Keep alert to changes. Listen to those around you. Some of the following might indicate that you should cut back or stop driving altogether.
  • Do passengers in your car seem to offer more suggestions than they used to?
  • Are relatives worried about your driving?
  • Do you get lost in neighborhoods that used to be easy to navigate?
  • Has a police officer cautioned you about your driving?
  • Have you gotten tickets for moving violations?
  • Have you had near misses or crashes in the last three years?
  • Has a health care provider told you to stop driving?
  • Have neighbors or friends expressed concern?
  • Are there new dents or dings in the car?

What are signs that an older driver is losing important skills?
The American Geriatrics Society lists the following warning signs as hallmarks of an unsafe driver:
  • Running stop signs or red lights without noticing.
  • Stopping at green lights for no reason.
  • Narrowly missing pedestrians or cars without realizing it.

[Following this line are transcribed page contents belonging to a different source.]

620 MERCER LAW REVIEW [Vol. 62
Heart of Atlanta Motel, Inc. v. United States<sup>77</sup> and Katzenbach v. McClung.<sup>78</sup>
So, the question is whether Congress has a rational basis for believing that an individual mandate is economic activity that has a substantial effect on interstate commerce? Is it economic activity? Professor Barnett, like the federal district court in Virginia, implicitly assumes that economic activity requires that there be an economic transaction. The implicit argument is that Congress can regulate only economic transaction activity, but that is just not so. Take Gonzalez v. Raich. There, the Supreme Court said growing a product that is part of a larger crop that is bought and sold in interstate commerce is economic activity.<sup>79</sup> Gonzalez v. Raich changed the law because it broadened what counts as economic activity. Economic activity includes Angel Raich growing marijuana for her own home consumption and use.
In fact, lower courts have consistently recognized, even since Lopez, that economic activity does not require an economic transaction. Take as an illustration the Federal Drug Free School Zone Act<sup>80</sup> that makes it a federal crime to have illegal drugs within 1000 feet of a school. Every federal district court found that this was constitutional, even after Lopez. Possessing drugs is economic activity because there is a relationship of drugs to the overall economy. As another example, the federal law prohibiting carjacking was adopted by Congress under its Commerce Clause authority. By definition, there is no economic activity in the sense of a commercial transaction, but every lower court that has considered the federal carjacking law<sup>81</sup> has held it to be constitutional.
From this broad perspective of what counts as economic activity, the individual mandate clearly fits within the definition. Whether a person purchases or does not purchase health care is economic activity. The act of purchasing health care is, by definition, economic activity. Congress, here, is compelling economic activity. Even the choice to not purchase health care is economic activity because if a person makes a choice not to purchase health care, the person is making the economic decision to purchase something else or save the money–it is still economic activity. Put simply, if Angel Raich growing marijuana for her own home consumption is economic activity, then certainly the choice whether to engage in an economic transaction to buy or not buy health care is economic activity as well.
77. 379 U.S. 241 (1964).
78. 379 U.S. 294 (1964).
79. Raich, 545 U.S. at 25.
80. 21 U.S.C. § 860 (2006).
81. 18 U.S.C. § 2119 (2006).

  • Switching lanes or merging without looking.
  • Going the wrong way on one-way streets.
  • Getting lost in familiar areas.
  • Stopping in a middle of intersections.
  • Mixing up gas and brake pedals.

How can I persuade a parent to stop driving?
  • Express your concern. Gather feedback from other relatives and neighbors that may have observed their driving.
  • Ask them to take a driving test: Many communities have several options for this, including the local division of motor vehicles, rehab centers, etc. AAA and AARP offer workbooks and self-assessment tests.
  • Suggest a refresher course.
  • Offer rides or run errands for them.
  • Talk to the family physician, who can conduct a thorough medical and medication review. Doctors may write a prescription which restricts driving and can also send a report to the state-licensing agency.
  • Research alternate transportation. Identify options that keep the senior in charge of decisions about how they get around?options like walking, bus, car pooling and community senior resources. Some grocery stores, churches and community centers have vans and shuttles available for seniors.